Message withdrawn at poster's request.

charliethebear · 04/06/2017 10:00

Your being a bit ridiculous about this OP, It is annoying to be told so late but other than that its really caused you minimal inconvenience, your bot actually cooking the food so you haven't actually had to change anything.
Most pizza chains do gf pizza, so dominoes, pizza hut etc. Theres vegans already in the group so presumably already planning on df pizzas, sp removing cheese etc.? If its a place that does vegan pizzas it will probably also do gf. She's an adult and has presumably already worked out what pizza means for her.
For the cake just say "sorry I didn't know you were gf till Id already ordered it" id probs just buy a gf/df small cake item from Tesco for her. Its really not the massive hassle you're making it out to be.

LakieLady · 04/06/2017 10:01

I feel very sorry for people with food intolerances/allergies but I also think it's a bit much expecting someone organising a nightmare big event to deal with your food issues on top of everything else. This guest has made things worse by being tardy in letting the OP know about her needs.

I think Wicks Ends' email sounds perfect, flicks it back on to Guestzilla but not in a "fuck you" sort of way, and no-one who isn't an attention-seeking drama queen is reasonable could possibly be offended by it.

Polite guests don't inconvenience hosts and organisers by expecting them to run around like maniacs trying to sort out special catering for them. None of my coeliac/dairy intolerant/nut allergic friends or family would dream of behaving like this.

I sympathise, OP. DP's family are a nightmare to cater for. Several are gluten & dairy intolerant/allergic, there's a vegan niece (who eats trifle and ice cream and just shrugged on being told that gelatine is an animal product!), one who hates anything creamy, and a BiL who won't eat any vegetables apart from potatoes or anything spicy. And I'm allergic to some seafoods.

pinkbraces · 04/06/2017 10:19

OP, stop stressing about something so insignificant- pick up the phone and talk to the guest. Tell her to sort her own dietary needs.
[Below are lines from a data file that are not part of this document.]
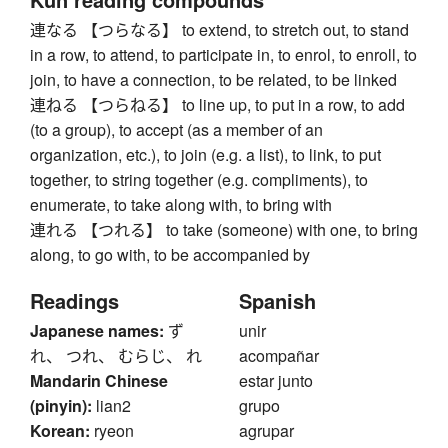
連なる 【つらなる】 to extend, to stretch out, to stand
in a row, to attend, to participate in, to enrol, to enroll, to
join, to have a connection, to be related, to be linked
連ねる 【つらねる】 to line up, to put in a row, to add
(to a group), to accept (as a member of an
organization, etc.), to join (e.g. a list), to link, to put
together, to string together (e.g. compliments), to
enumerate, to take along with, to bring with
連れる 【つれる】 to take (someone) with one, to bring
along, to go with, to be accompanied by
Readings
Spanish
Japanese names:
ず
unir
れ、 つれ、 むらじ、 れ
acompañar
Mandarin Chinese
estar junto
(pinyin):
lian2
grupo
Korean:
ryeon
agrupar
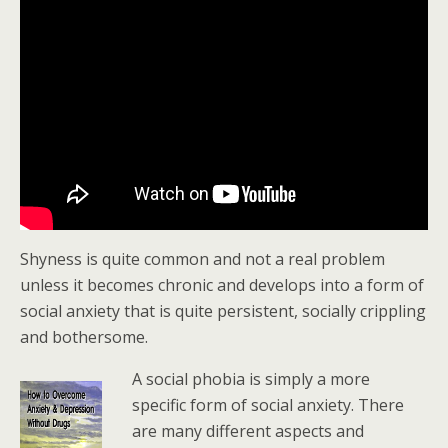
Shyness is quite common and not a real problem
unless it becomes chronic and develops into a form of
social anxiety that is quite persistent, socially crippling
and bothersome.
A social phobia is simply a more
specific form of social anxiety. There
are many different aspects and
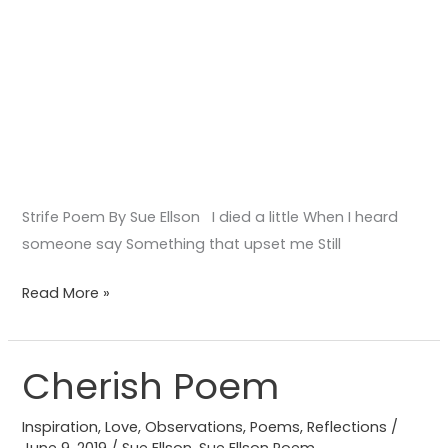
Strife Poem By Sue Ellson I died a little When I heard
someone say Something that upset me Still
Read More »
Cherish Poem
Cherish
Poem
Inspiration
,
Love
,
Observations
,
Poems
,
Reflections
/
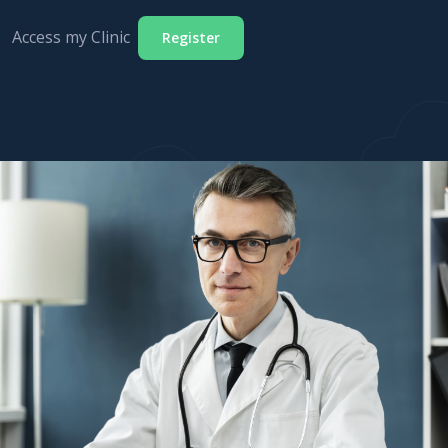
Access my Clinic
Register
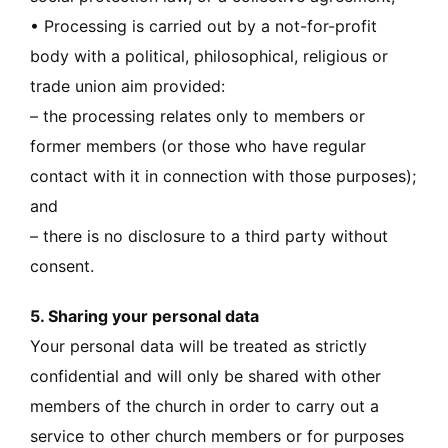
• Processing is carried out by a not-for-profit
body with a political, philosophical, religious or
trade union aim provided:
– the processing relates only to members or
former members (or those who have regular
contact with it in connection with those purposes);
and
– there is no disclosure to a third party without
consent.
5. Sharing your personal data
Your personal data will be treated as strictly
confidential and will only be shared with other
members of the church in order to carry out a
service to other church members or for purposes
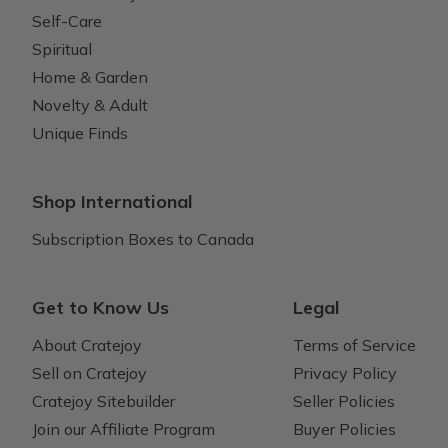
Self-Care
Spiritual
Home & Garden
Novelty & Adult
Unique Finds
Shop International
Subscription Boxes to Canada
Get to Know Us
Legal
About Cratejoy
Terms of Service
Sell on Cratejoy
Privacy Policy
Cratejoy Sitebuilder
Seller Policies
Join our Affiliate Program
Buyer Policies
Ellisandra · 04/06/2017 10:33

raviolidreaming how helpful do you think it is, to add this to the thread of an obvious very very stressed OP? Hmm

ittakes2 · 04/06/2017 10:38

My bestfriend is both gluten and dairy free and it's surprisingly not unusual for restaurants to have printed separate menus stating gluten and dairy free meals. I would just give her the phone number of the restaurant and suggest she speak to them directly.
Worth mentioning my girlfriend went from a normal diet to gluten and dairy free within a period of weeks after blood test results from the GP.

puglife15 · 04/06/2017 10:39

You're making life harder for yourself than it needs to be...

I'd just email guest saying "Plan for food is x y and z (insert places you will eat/order from) - wouldn't want to get it wrong so I'll leave it to you to work out what you can and can't eat - afraid I don't have time to look into it myself. Look forward to seeing you on Friday Smile"

Then ignore further messages from them.

Birdsbeesandtrees · 04/06/2017 10:48

Why have you phoned the restaurant? Why are you making it your problem ?

You've told her to contact them. The ball is in her court.

Seriously I think you need to learn to let go a bit. For your stress levels.

Birdsbeesandtrees · 04/06/2017 10:50

OP I do mean that kindly.

Do you usually feel responsible for other people problems and feel you have to "solve" them ? It's not healthy to do so to this extent.

Fruitcocktail6 · 04/06/2017 10:52

Gosh OP you are going to make yourself ill if you carry on like this.

Whether her intolerances are 'real' or not is beside the point. Is not you're problem. She can contact the restaurant, she can find an alternative to pizza, and she would be v v unrealsonable to be upset about the cake. She might not even want any cake! It's not going to ruin the hen do!